The “most logical solution” to the city’s problem is to have the state police conduct criminal investigations of shootings by Chicago police officers, Catanzara says.

“I hate to put more on their plate, but they are the lead law enforcement agency in the state,” he says. “So it would only make sense that they would be the lead investigators.

“Why is she sitting on it?” Catanzara says of Lightfoot. “Because she has no choice. If she was to turn it over to the state police, she’d be lambasted by at least what’s left of her base because they think that would be surrendering more police reform.”

A city spokesperson offered no response on the issue, and the city has generally declined to comment on any subject arising from the hacked emails.

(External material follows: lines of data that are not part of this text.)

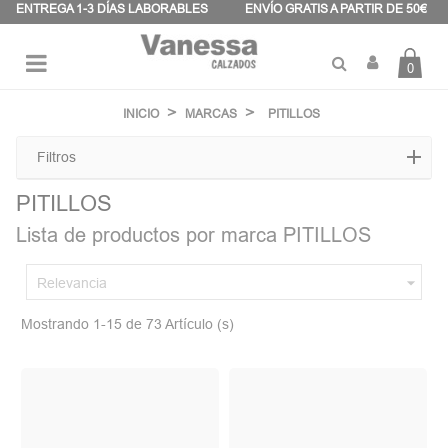
Panel de gestión de cookies
ENTREGA 1-3 DÍAS LABORABLES
ENVÍO GRATIS A PARTIR DE 50€
0
Navegación
☰
de
INICIO
MARCAS
PITILLOS
palanca
Filtros
PITILLOS
Lista de productos por marca PITILLOS

Relevancia
Mostrando 1-15 de 73 Artículo (s)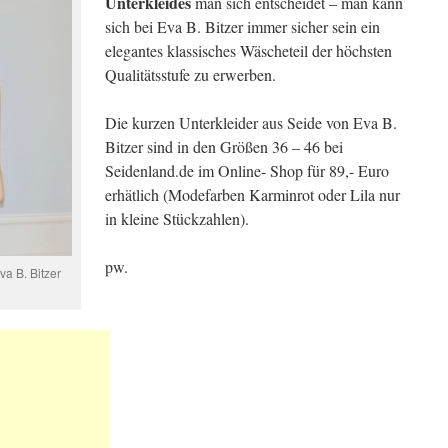
Unterkleides
man sich entscheidet – man kann
sich bei Eva B. Bitzer immer sicher sein ein
elegantes klassisches Wäscheteil der höchsten
Qualitätsstufe zu erwerben.
Die kurzen Unterkleider aus Seide von Eva B.
Bitzer sind in den Größen 36 – 46 bei
Seidenland.de im Online- Shop für 89,- Euro
erhätlich (Modefarben Karminrot oder Lila nur
in kleine Stückzahlen).
pw.
va B. Bitzer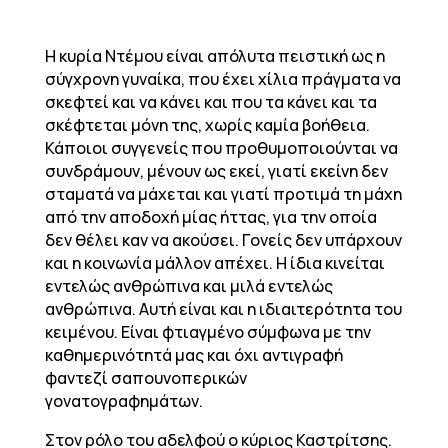
Η κυρία Ντέμου είναι απόλυτα πειστική ως η
σύγχρονη γυναίκα, που έχει χίλια πράγματα να
σκεφτεί και να κάνει και που τα κάνει και τα
σκέφτεται μόνη της, χωρίς καμία βοήθεια.
Κάποιοι συγγενείς που προθυμοποιούνται να
συνδράμουν, μένουν ως εκεί, γιατί εκείνη δεν
σταματά να μάχεται και γιατί προτιμά τη μάχη
από την αποδοχή μίας ήττας, για την οποία
δεν θέλει καν να ακούσει. Γονείς δεν υπάρχουν
και η κοινωνία μάλλον απέχει. Η ίδια κινείται
εντελώς ανθρώπινα και μιλά εντελώς
ανθρώπινα. Αυτή είναι και η ιδιαιτερότητα του
κειμένου. Είναι φτιαγμένο σύμφωνα με την
καθημερινότητά μας και όχι αντιγραφή
φαντεζί σαπουνοπερικών
γονατογραφημάτων.
Στον ρόλο του αδελφού ο κύριος Καστρίτσης.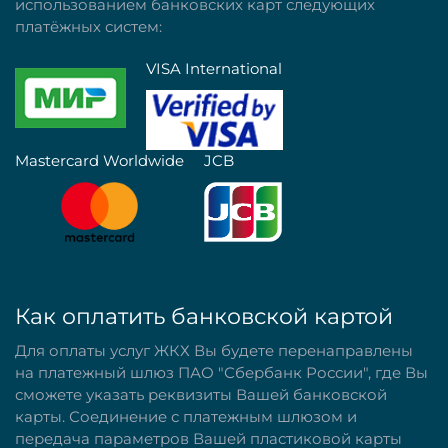
использованием банковских карт следующих
платёжных систем:
VISA International
Mastercard Worldwide
JCB
Как оплатить банковской картой
Для оплаты услуг ЖКХ Вы будете перенаправлены
на платежный шлюз ПАО "Сбербанк России", где Вы
сможете указать реквизиты Вашей банковской
карты. Соединение с платежным шлюзом и
передача параметров Вашей пластиковой карты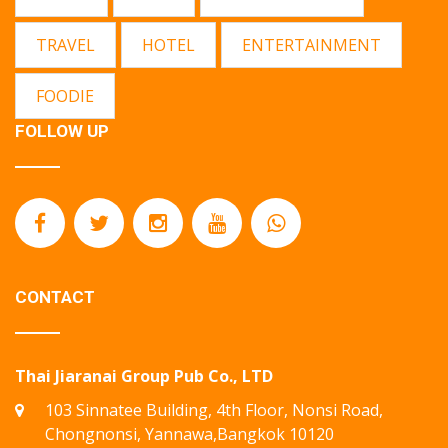
TRAVEL
HOTEL
ENTERTAINMENT
FOODIE
FOLLOW UP
CONTACT
Thai Jiaranai Group Pub Co., LTD
103 Sinnatee Building, 4th Floor, Nonsi Road,
Chongnonsi, Yannawa,Bangkok 10120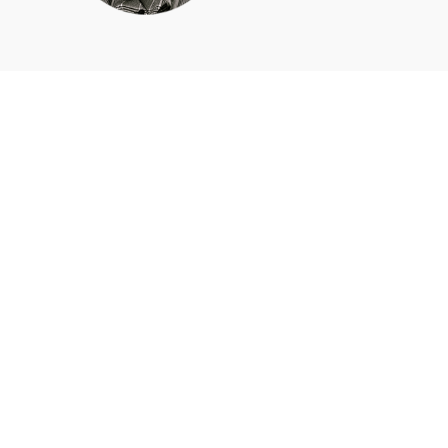
Apie mus
Kas mes esame?
anos
Blogas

Illinois Attorney General Kwame Raoul sponsored the Police and Community Relations Improvement Act in 2015, when he was a state senator. A spokeswoman for Raoul didn’t respond to a request for comment.

Alexa Van Brunt, director of the MacArthur Justice Center Clinic at the Northwestern University School of Law, said a petition could be filed in state court seeking to force the city to comply with the law.

And Craig Futterman, director of the Civil Rights and Police Accountability Project at the University of Chicago, said the city could also be held in contempt of court for violating the consent decree by not following the police-investigations law.

That would hinge on the monitor issuing a report “that highlights and dramatizes the areas in which the police department and city are out of compliance,” Futterman said. Then the attorney general could file a motion to enforce the decree and hold the city in contempt.

“The consequences are life and death, public safety and also lots and lots of money,” Futterman said, referring to legal payouts for police misconduct.